Élevage

Caudectomie : Couper court aux morsures

Si la caudophagie est plus présente en post-sevrage qu’en engraissement, elle ne se règle pas seulement avec un enrichissement du milieu.

« Il n’y a pas de solutions techniques toutes faites à proposer aux éleveurs de porcs sur caillebottis pour arrêter la caudectomie », prévient d’emblée Yannick Ramonet, de l’équipe Porc de la Chambre d’agriculture.
Les phénomènes de caudophagies sont multifactoriels. Elle peut résulter de « mélange de cochons, de manque d’enrichissement du milieu, ou de volets sanitaires », rappelle le spécialiste. Il ajoute que le fait d’arrêter de couper les queues des porcelets « demandera forcément beaucoup plus de surveillance aux éleveurs, qui devront passer plusieurs fois par jour pour détecter les caudophagies. C’est un surcoût compliqué à évaluer ». Des signes avant-coureurs peuvent toutefois être observés, comme une augmentation de l’activité générale des animaux ou une position basse de la queue avant le déclenchement d’épisodes de morsures.

Vigilance en post-sevrage

La caudophagie passe souvent inaperçue en post-sevrage (PS), les éleveurs remarquent plutôt des plaies liées à des morsures en engraissement. « Or la problématique de garder des queues longues est à travailler en PS. Ce n’est pas la peine d’enrichir en engraissement si on n’est pas attentif en amont en PS », note le technicien. Sur un essai mené à la station de Guernevez (29), 81 % des porcs à la queue non coupée ne présentaient aucune lésion en fin d’engraissement. En revanche, seulement 12 % ont gardé une queue intacte sur toute la période de l’élevage. Si les morsures se sont produites en post-sevrage, « les plaies ont guéri par la suite ». Les notes attribuées sur l’état de la queue (0 pour une absence de marques visibles, 1 pour la présence de quelques griffures, 2 pour une queue rouge, 3 pour des plaies importantes) ne présagent en rien de ce qui s’est passé avant la phase d’engraissement, « les queues ont pu être notées 0 ou 1 alors qu’elles ont subi quelques morsures ». La mesure de longueur des queues démontre une caudophagie, une queue non attaquée en fin d’engraissement mesure en moyenne 29,7 cm. « Peu de publications existent sur ces longueurs, alors que c’est un indicateur très factuel ». L’équipe a donc travaillé sur des courbes de croissance allométriques, qui démontrent un lien entre la longueur des queues et le poids total de l’animal. Ainsi, une longueur de queue en dessous de la courbe peut mettre en exergue des cas de caudophagie suivant le poids des porcs.

Enregistrer les cas

Avant de répondre à certaines attentes sociétales qui penchent vers l’arrêt de la coupe des queues, Yannick Ramonet rappelle « qu’il faut déjà répondre à la réglementation. Dans la plupart des élevages, la caudectomie est pratiquée en routine. Il est important d’enregistrer les cas de caudophagie pour montrer pourquoi les queues sont coupées ».
Concernant le comportement des porcs face à un enrichissement du milieu, Yannick Ramonet a observé « une modification de ce comportement. Les animaux vont dessus à condition qu’il soit bien réfléchi. En post-sevrage, les cordelettes sont attractives, comme les objets organiques. Les chaînes ne suffisent plus  ». Cet enrichissement ne suffit pas pour stopper les morsures, « des animaux qui ont faim ou soif seront plus nerveux », conclut-il.
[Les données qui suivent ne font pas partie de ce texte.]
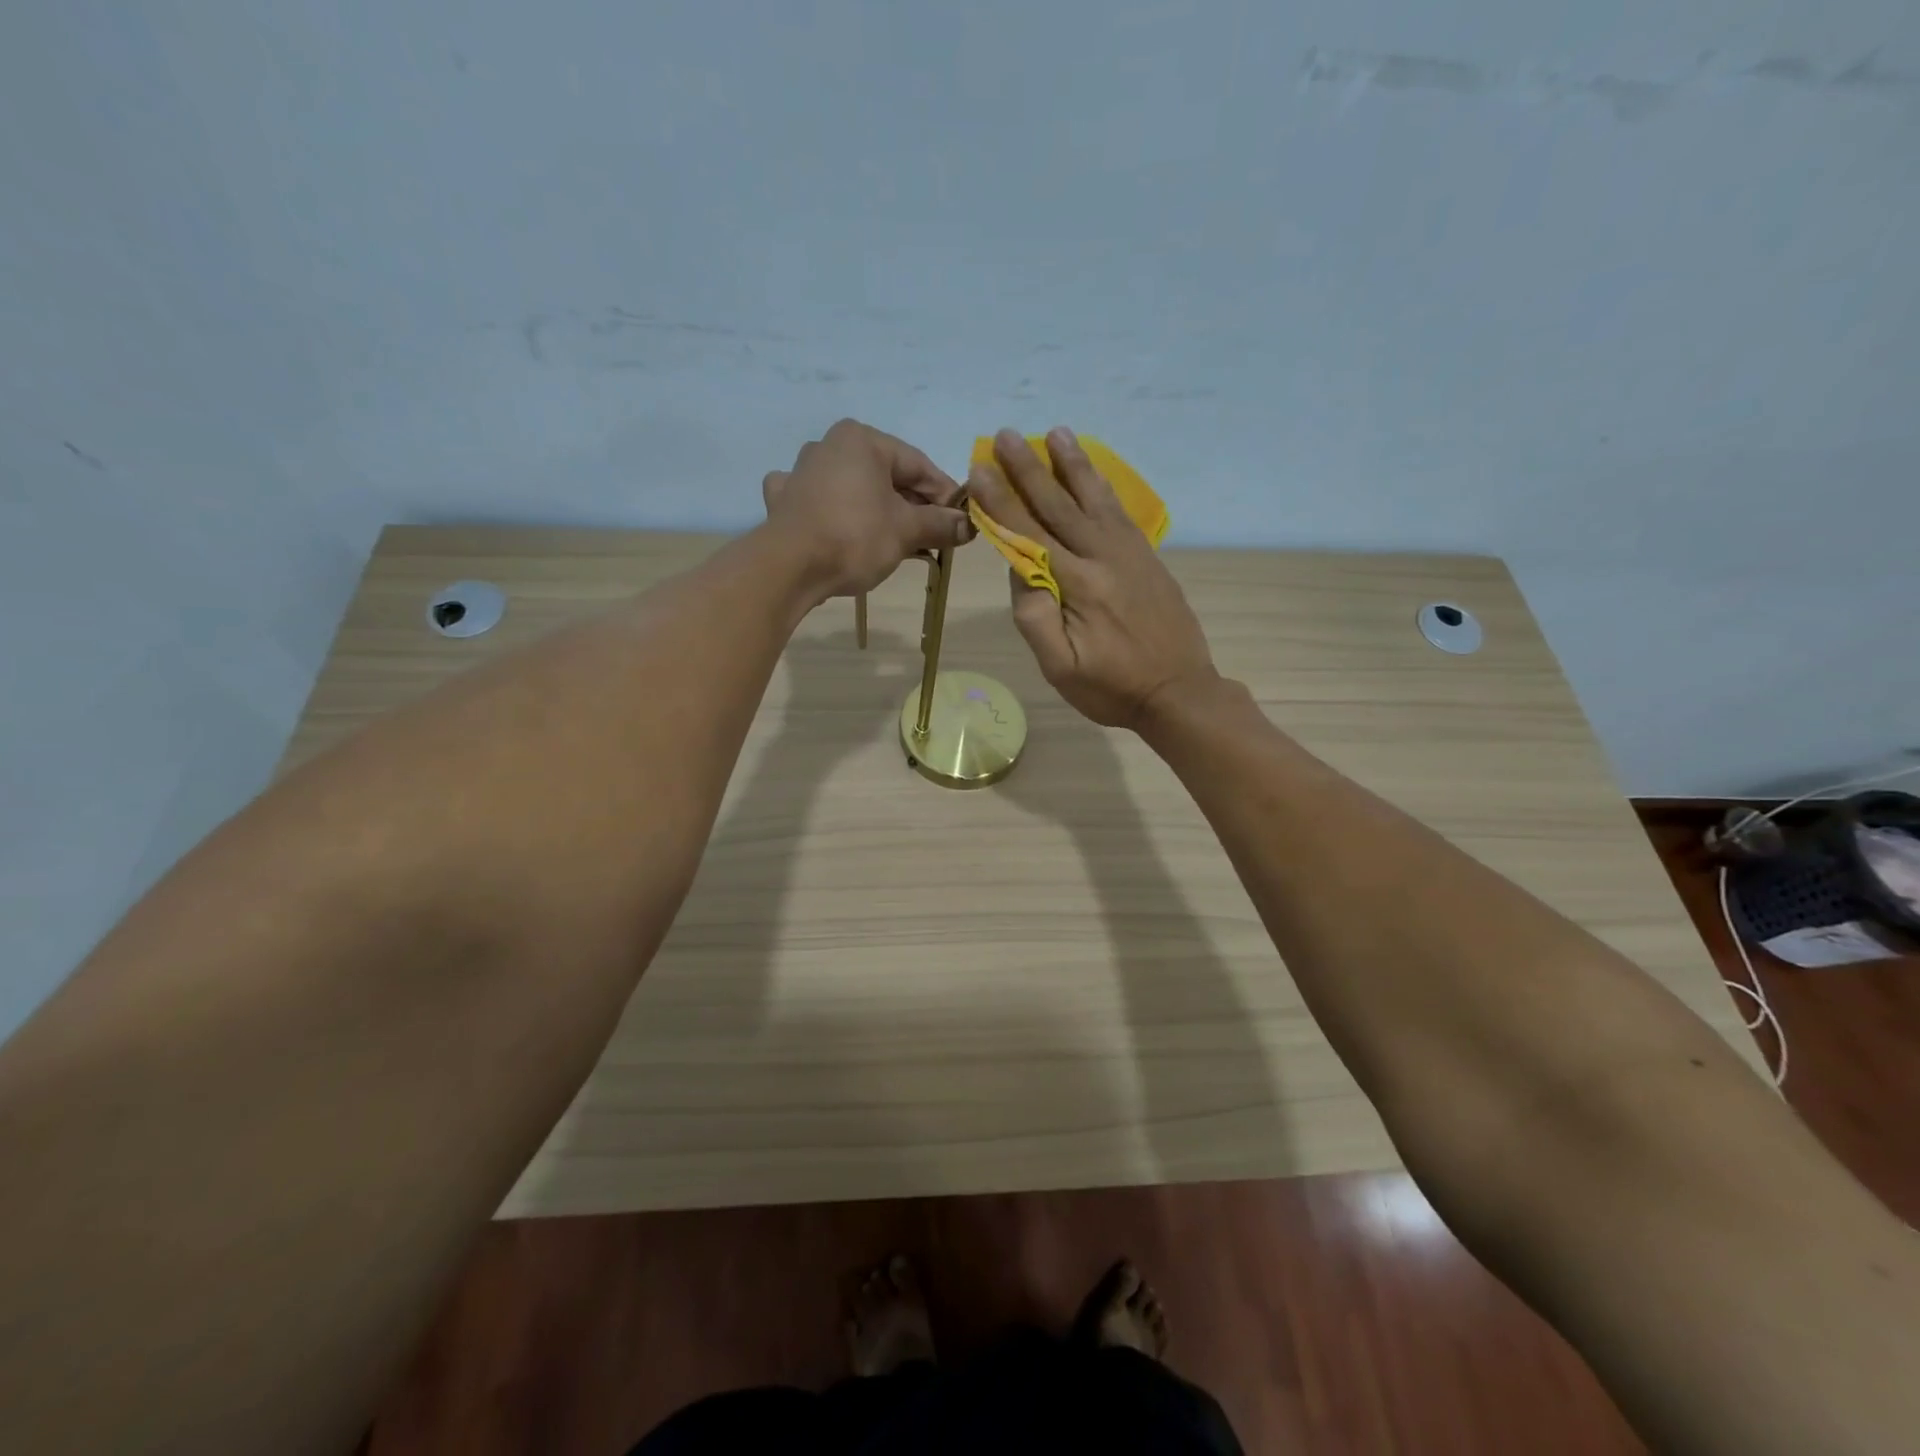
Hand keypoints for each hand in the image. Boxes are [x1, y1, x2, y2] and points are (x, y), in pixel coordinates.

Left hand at [762, 419, 972, 597]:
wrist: (789, 568)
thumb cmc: (855, 537)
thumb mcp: (907, 530)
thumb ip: (941, 524)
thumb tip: (969, 525)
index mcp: (862, 440)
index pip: (918, 465)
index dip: (945, 495)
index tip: (961, 521)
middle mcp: (829, 445)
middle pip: (886, 476)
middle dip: (913, 507)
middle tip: (935, 537)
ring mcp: (801, 472)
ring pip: (854, 489)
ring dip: (879, 512)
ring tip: (898, 541)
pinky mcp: (784, 501)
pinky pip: (819, 501)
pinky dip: (835, 512)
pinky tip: (837, 525)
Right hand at [969, 427, 1216, 730]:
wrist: (1179, 692)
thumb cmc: (1112, 688)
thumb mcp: (1061, 668)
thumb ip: (1034, 619)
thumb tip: (1017, 571)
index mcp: (1078, 585)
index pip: (1029, 534)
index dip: (1001, 501)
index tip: (979, 470)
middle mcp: (1104, 557)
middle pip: (1059, 506)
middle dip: (1029, 470)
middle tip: (1005, 436)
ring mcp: (1130, 553)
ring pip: (1094, 499)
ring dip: (1072, 464)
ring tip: (1055, 433)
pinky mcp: (1147, 557)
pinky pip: (1120, 510)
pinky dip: (1102, 485)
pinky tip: (1092, 473)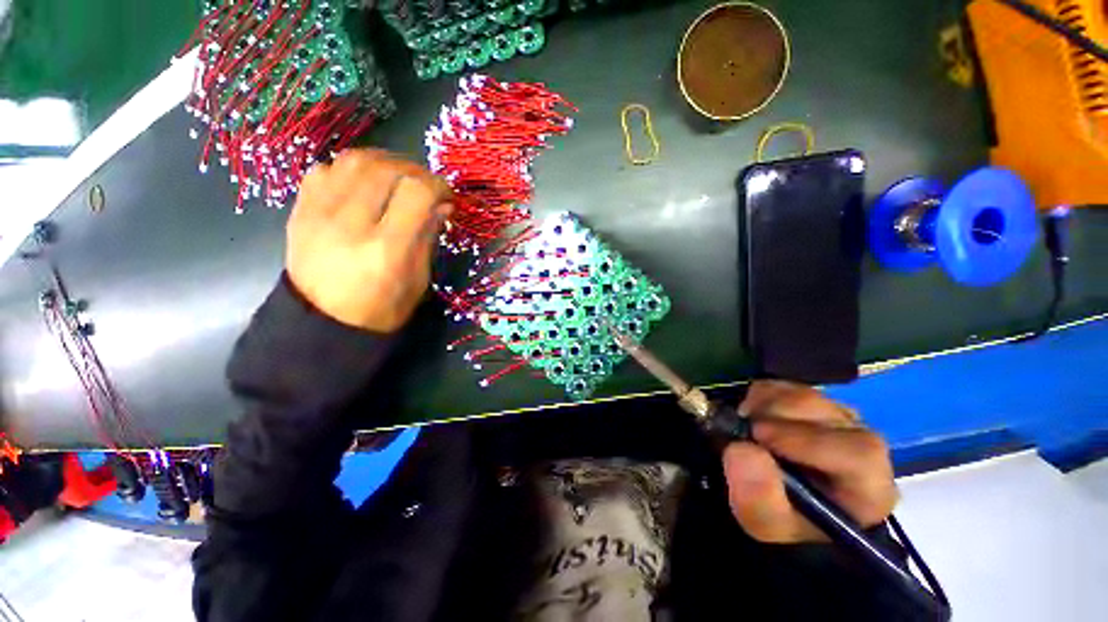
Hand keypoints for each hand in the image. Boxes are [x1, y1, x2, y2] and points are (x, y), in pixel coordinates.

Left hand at [286, 149, 451, 331]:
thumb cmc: (382, 309)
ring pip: (354, 160)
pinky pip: (326, 169)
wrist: (322, 322)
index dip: (438, 186)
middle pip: (386, 168)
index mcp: (387, 249)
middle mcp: (350, 224)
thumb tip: (442, 204)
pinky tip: (364, 185)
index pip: (417, 192)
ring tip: (397, 178)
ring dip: (384, 163)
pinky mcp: (300, 210)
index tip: (446, 196)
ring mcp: (318, 214)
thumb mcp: (419, 279)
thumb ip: (428, 237)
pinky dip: (352, 169)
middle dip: (415, 171)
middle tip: (425, 185)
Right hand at [722, 380, 897, 542]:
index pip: (858, 453)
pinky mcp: (812, 402)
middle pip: (824, 411)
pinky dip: (759, 394)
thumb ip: (759, 498)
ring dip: (762, 403)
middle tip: (742, 428)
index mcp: (868, 485)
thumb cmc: (783, 520)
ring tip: (744, 424)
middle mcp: (861, 443)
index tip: (758, 437)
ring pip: (801, 393)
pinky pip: (784, 385)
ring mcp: (837, 417)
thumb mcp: (767, 524)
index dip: (806, 440)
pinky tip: (751, 414)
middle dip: (774, 414)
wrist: (780, 501)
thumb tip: (741, 450)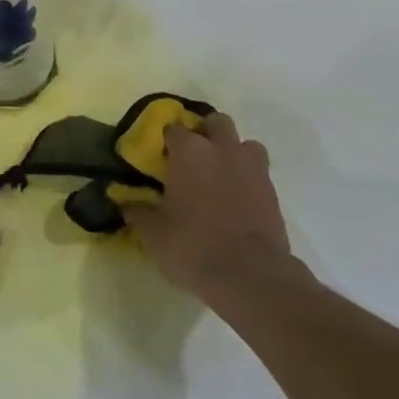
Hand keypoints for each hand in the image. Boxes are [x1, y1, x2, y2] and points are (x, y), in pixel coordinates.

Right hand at [121, 112, 293, 303]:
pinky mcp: (272, 190)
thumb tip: (126, 202)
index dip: (165, 141)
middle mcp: (222, 149)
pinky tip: (237, 199)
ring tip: (221, 175)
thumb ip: (138, 212)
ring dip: (233, 152)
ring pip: (244, 143)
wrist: (251, 276)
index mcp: (189, 151)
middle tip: (193, 158)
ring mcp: (251, 167)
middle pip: (216, 123)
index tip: (160, 157)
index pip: (173, 129)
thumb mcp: (153, 234)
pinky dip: (248, 177)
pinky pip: (259, 171)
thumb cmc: (194, 246)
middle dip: (205, 133)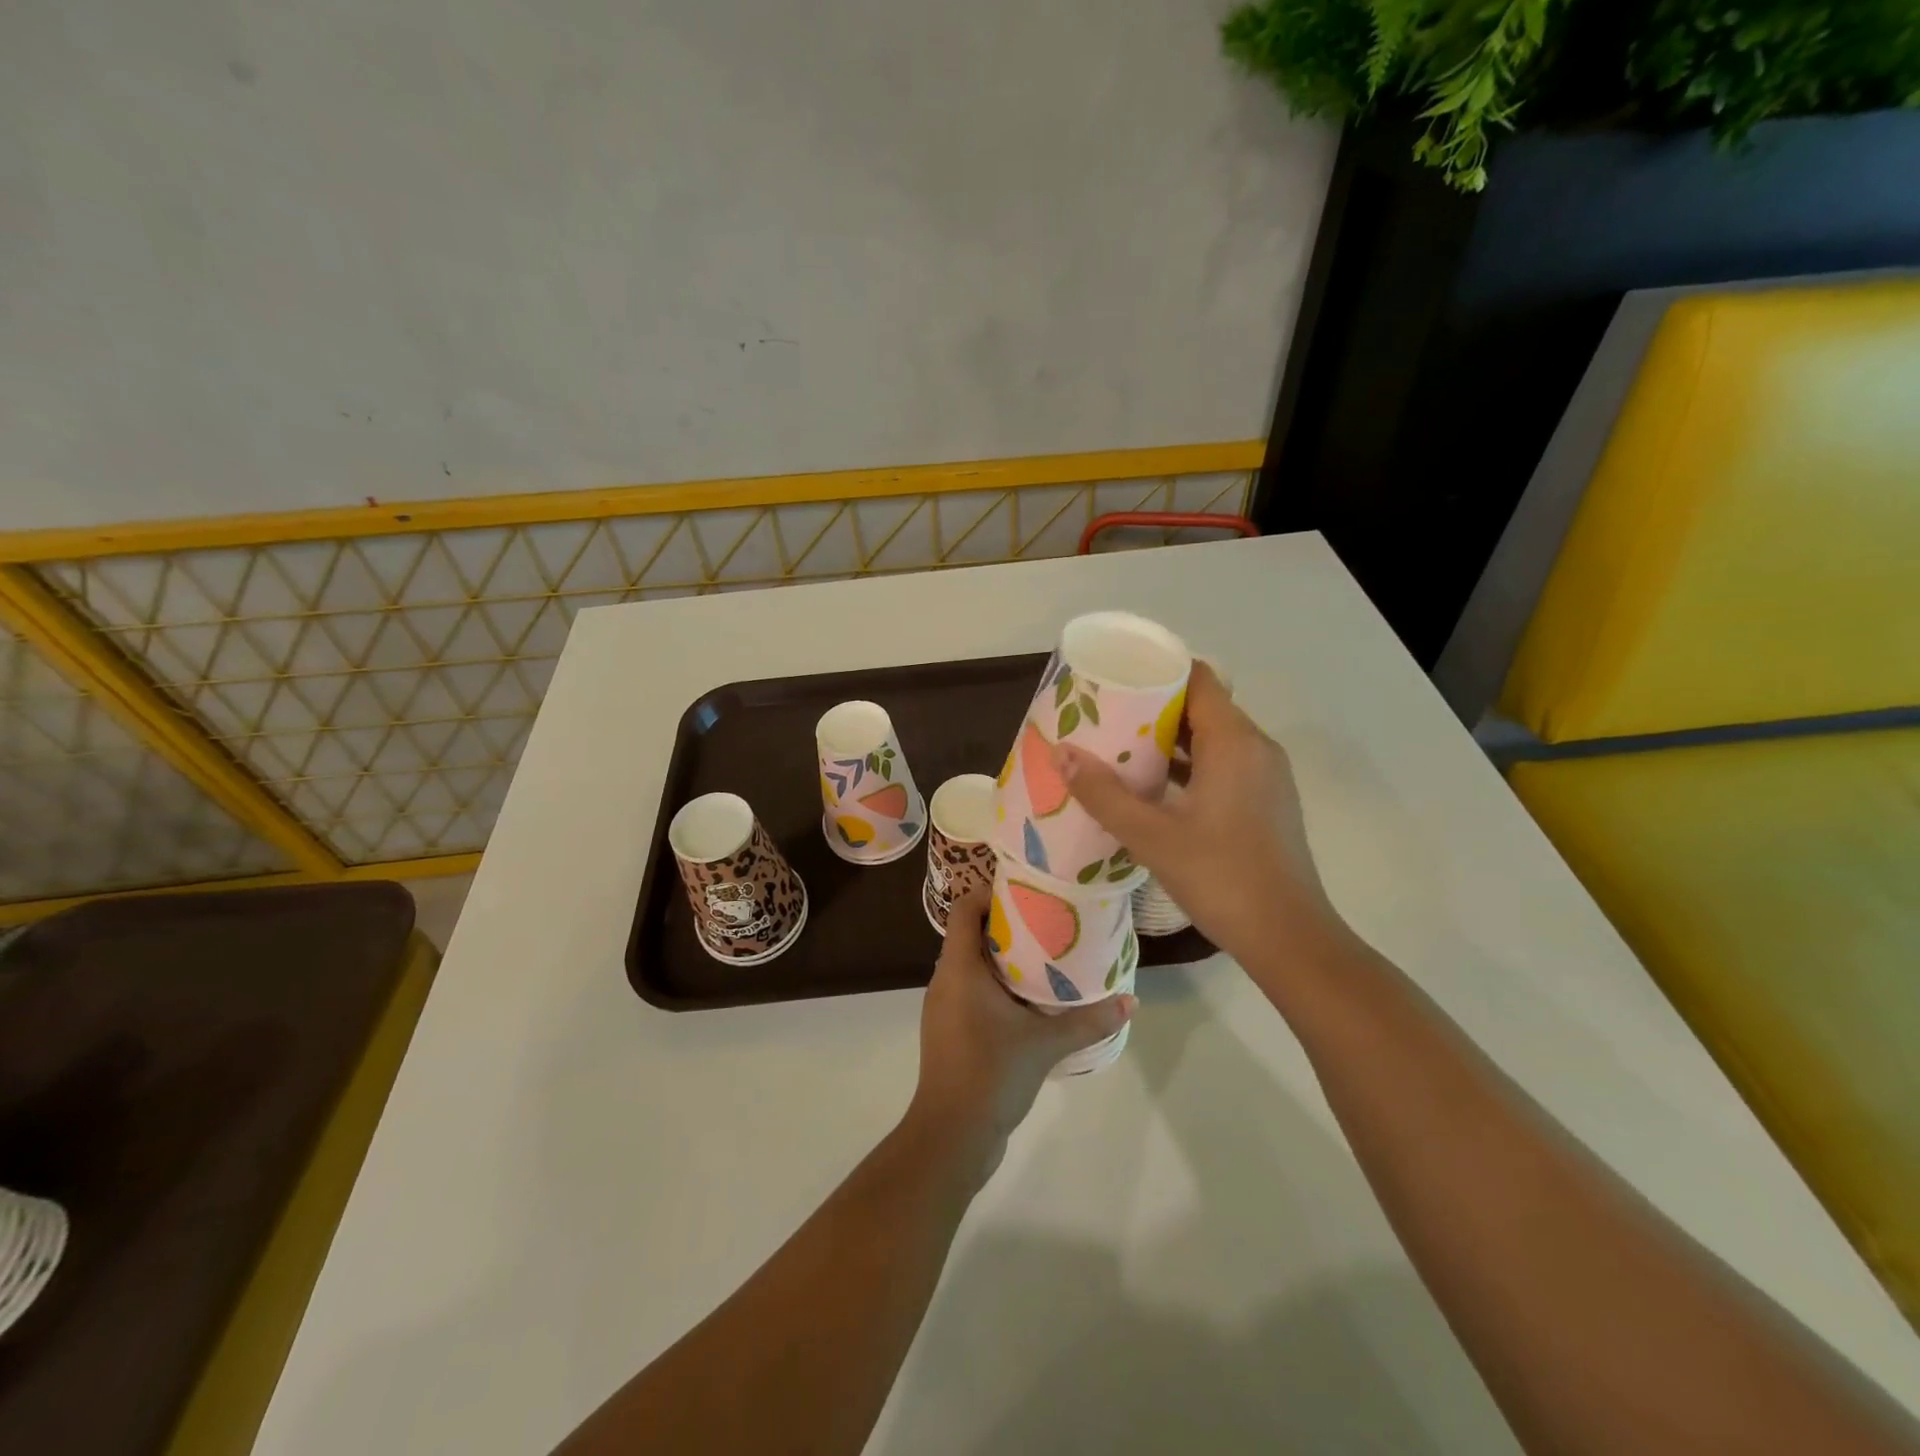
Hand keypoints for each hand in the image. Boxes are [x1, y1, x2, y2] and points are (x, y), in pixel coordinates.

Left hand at [909, 887, 1133, 1183]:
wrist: (951, 1136)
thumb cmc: (991, 1073)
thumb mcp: (1045, 1043)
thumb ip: (1088, 1021)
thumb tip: (1130, 1001)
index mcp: (959, 968)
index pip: (964, 909)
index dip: (989, 893)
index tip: (1027, 892)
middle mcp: (945, 980)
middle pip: (970, 934)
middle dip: (1006, 924)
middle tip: (1048, 921)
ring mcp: (944, 1008)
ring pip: (972, 965)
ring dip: (1003, 958)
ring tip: (1046, 956)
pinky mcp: (950, 1032)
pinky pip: (972, 992)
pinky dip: (997, 986)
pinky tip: (1031, 1001)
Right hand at [1055, 662, 1350, 973]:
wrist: (1289, 939)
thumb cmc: (1222, 878)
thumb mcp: (1152, 837)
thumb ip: (1104, 794)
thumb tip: (1061, 753)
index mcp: (1235, 742)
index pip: (1197, 679)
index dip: (1156, 671)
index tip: (1114, 677)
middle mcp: (1256, 748)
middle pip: (1202, 706)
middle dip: (1153, 707)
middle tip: (1103, 714)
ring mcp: (1265, 777)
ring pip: (1212, 738)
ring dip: (1169, 740)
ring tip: (1118, 747)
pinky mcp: (1264, 802)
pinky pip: (1222, 764)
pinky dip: (1188, 766)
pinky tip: (1151, 787)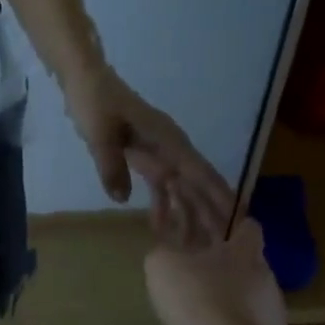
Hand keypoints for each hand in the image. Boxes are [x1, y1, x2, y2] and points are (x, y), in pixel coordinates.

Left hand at [63, 65, 234, 248]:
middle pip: (195, 184)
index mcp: (166, 139)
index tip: (240, 218)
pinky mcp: (142, 154)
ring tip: (196, 245)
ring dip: (187, 212)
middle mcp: (169, 146)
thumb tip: (123, 200)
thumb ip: (111, 165)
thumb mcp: (100, 133)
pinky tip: (161, 226)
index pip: (199, 172)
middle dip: (210, 213)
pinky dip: (162, 202)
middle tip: (224, 246)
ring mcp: (157, 150)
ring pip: (179, 186)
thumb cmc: (94, 101)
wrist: (84, 78)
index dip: (220, 196)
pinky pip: (158, 182)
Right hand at [145, 217, 288, 324]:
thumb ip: (163, 251)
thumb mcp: (163, 263)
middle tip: (190, 252)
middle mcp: (261, 278)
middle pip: (243, 257)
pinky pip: (235, 321)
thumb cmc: (198, 295)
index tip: (209, 217)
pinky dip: (217, 318)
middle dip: (219, 253)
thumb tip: (166, 252)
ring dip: (218, 287)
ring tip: (188, 293)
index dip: (228, 219)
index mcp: (245, 250)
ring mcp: (265, 314)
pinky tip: (195, 323)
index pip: (247, 224)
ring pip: (240, 291)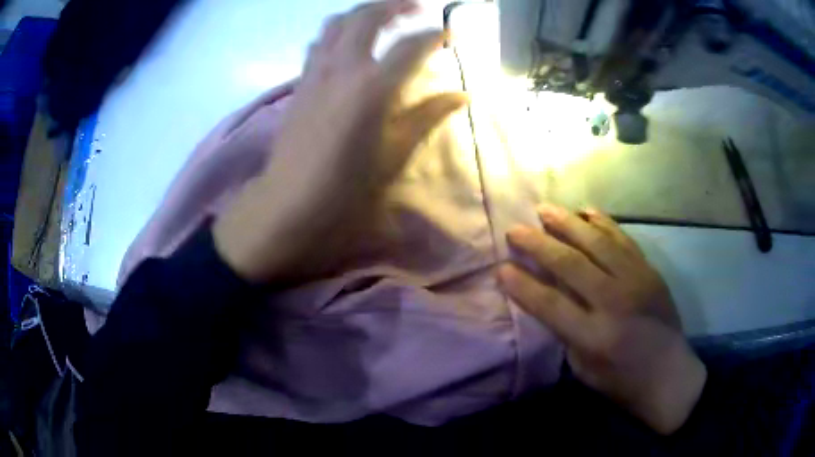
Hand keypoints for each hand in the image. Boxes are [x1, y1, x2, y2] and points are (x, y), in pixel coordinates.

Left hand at [214, 0, 467, 282]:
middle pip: (368, 16)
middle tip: (417, 8)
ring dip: (364, 12)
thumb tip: (461, 96)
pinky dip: (340, 31)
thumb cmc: (347, 186)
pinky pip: (321, 41)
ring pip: (338, 22)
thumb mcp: (396, 153)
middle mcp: (343, 67)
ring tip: (384, 18)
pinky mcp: (301, 81)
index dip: (433, 36)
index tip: (448, 34)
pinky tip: (350, 43)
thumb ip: (428, 116)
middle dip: (395, 5)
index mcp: (372, 87)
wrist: (289, 201)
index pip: (410, 46)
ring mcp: (317, 70)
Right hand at [499, 204, 705, 434]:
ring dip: (568, 223)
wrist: (668, 372)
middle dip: (538, 244)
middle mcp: (615, 302)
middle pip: (571, 264)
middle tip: (515, 229)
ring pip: (597, 242)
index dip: (523, 284)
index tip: (501, 267)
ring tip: (545, 209)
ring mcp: (636, 280)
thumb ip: (565, 329)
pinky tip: (586, 210)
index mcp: (594, 336)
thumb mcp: (583, 366)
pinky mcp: (649, 270)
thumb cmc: (620, 379)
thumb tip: (546, 293)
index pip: (550, 303)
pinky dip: (603, 222)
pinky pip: (623, 239)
De bons résultats sur litières
Sur un récent essai mené à la station porcine de Crécom (22), 500 cochons élevés sur litière de paille accumulée à tous les stades de croissance ont présenté un faible taux de caudophagie. « Mais l’enrichissement (par la litière de paille) n’explique pas à lui seul l’absence de caudophagie : ces porcs ont eu une surface doublée par animal, nous avons évité les mélanges et les hiérarchies. L’enjeu est maintenant de réitérer l’essai sur caillebottis ».